子育て支援や高齢者の見守り、災害時の支えあい・・・。
対応していくには、地域コミュニティーの役割がますます重要になっている。
町内会の加入率は横ばいだが、町内会そのものがない新興住宅地やマンションもある。
地域を支える人と人とのつながりが希薄になりつつあるとの指摘は絶えない。

そんな中で、スマートフォンなどを通して生まれるつながりを生かす新たな試みも始まった。
1月中旬、スマホのアプリを使った見守りシステムの実験があった。
行方不明者が持つ発信機の微弱電波をアプリで感知。スマホから届く情報を集めて、 居場所を絞り込む仕組みだ。認知症の高齢者2人を探す想定の実験は、市民にアプリのダウンロードを呼びかけた上で、 スマホの情報を受け取るグループと受け取らないグループが4班ずつ、街に出て捜索した。

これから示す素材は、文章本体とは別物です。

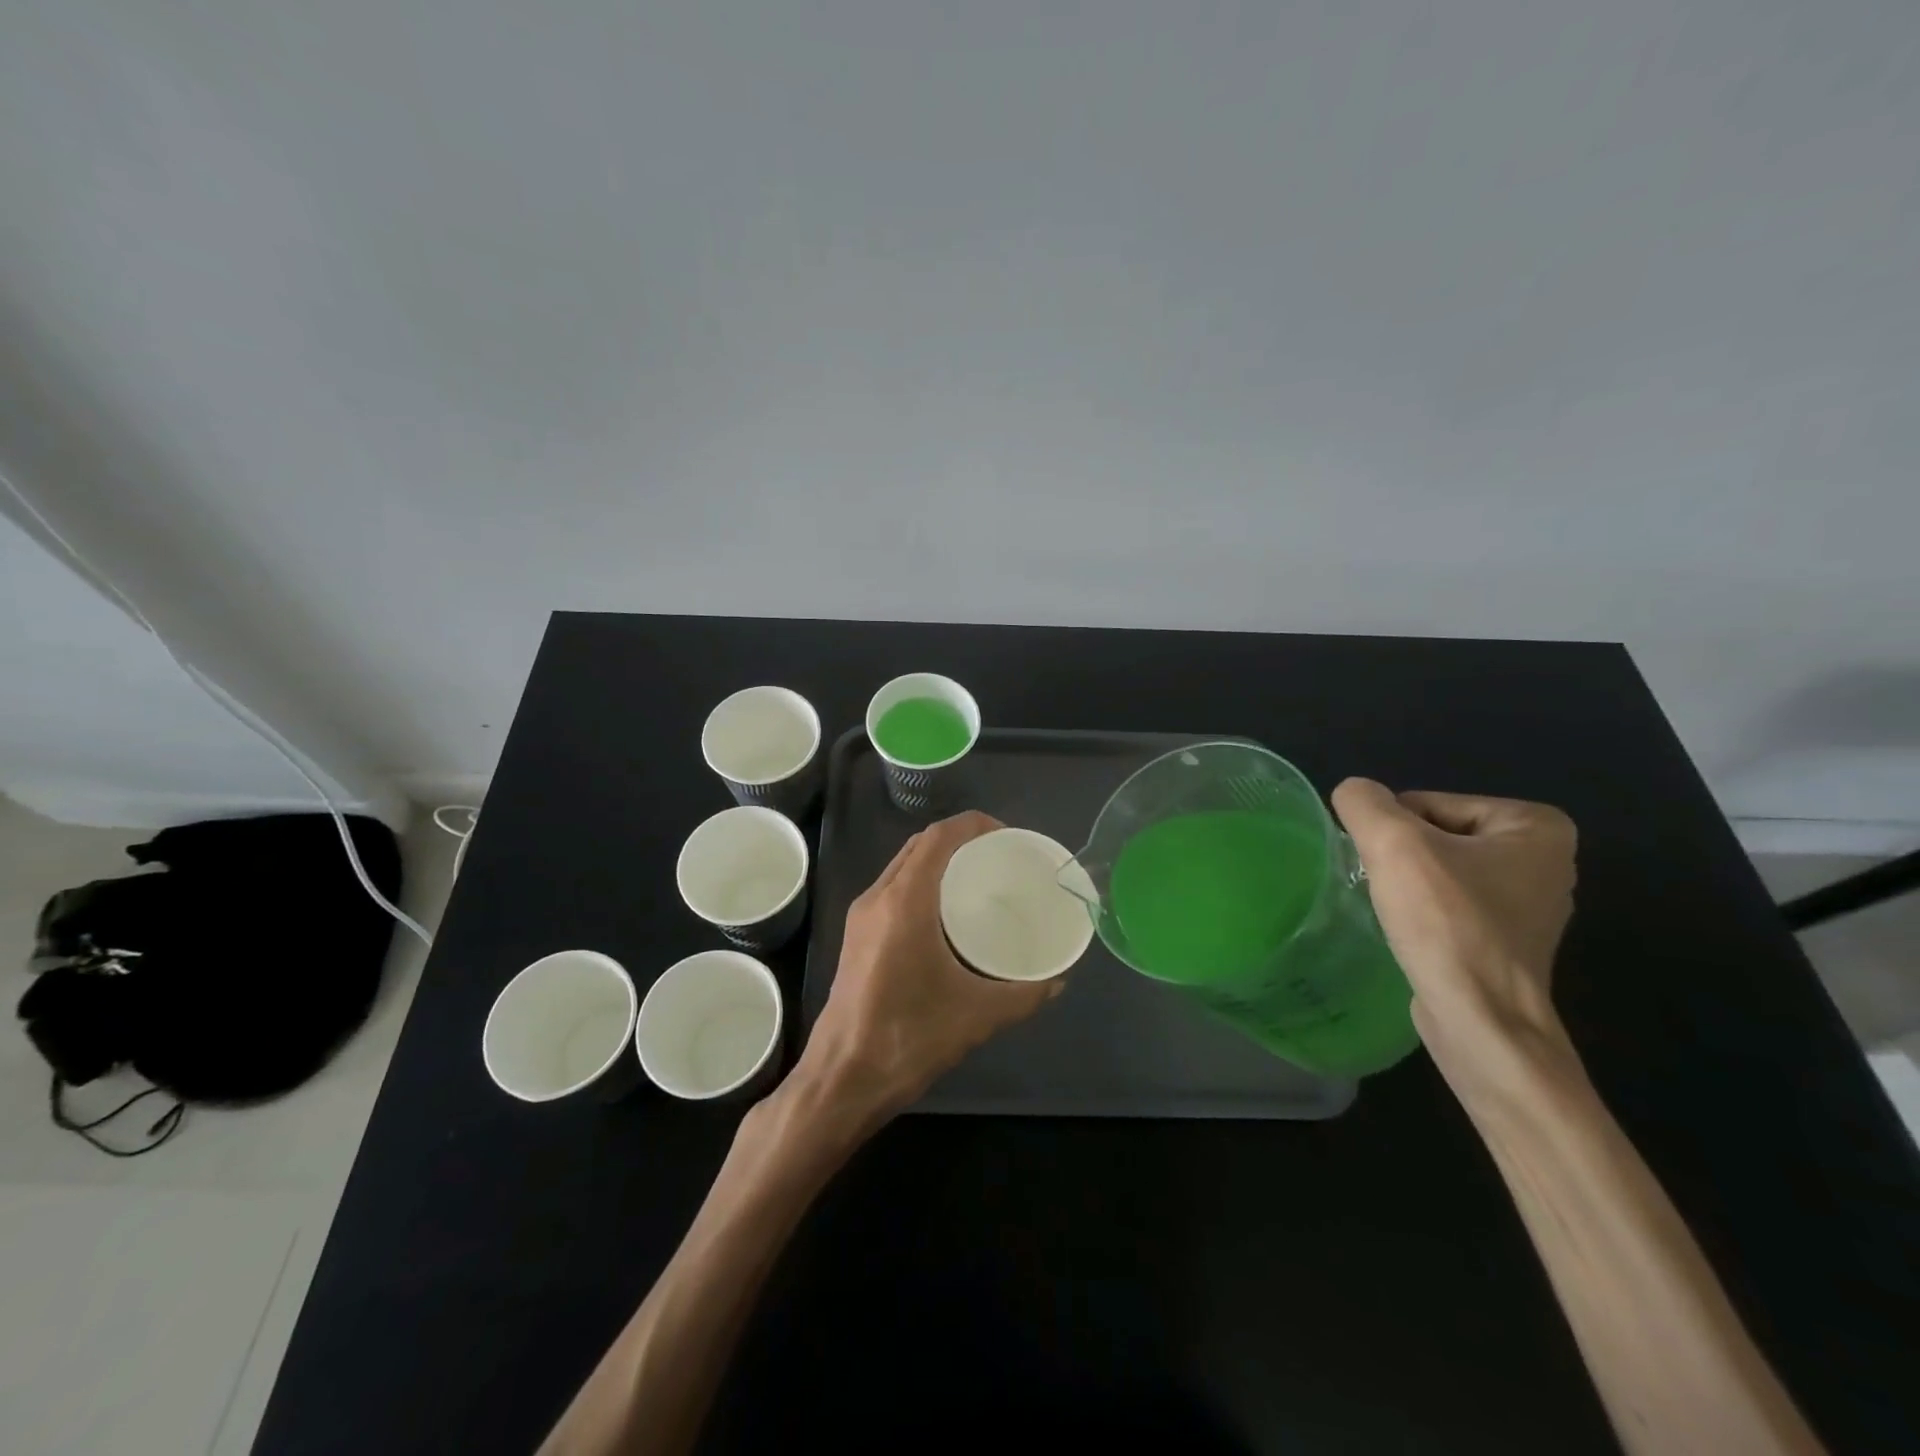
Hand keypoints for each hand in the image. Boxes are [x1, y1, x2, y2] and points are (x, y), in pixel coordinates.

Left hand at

システムを活用した4班はいずれも1時間以内で高齢者役を2人とも見つけられた。
実験に参加した市内の運送業岡田英之さん(35)は「アプリの形なら、多くの人が協力しやすいと思う」と話した。 見守りシステムを開発したIT企業「ナスカ」(栗東市)の井上昌宏社長(55)は、助け合いの「結の精神」が、システムの原点にあると言う。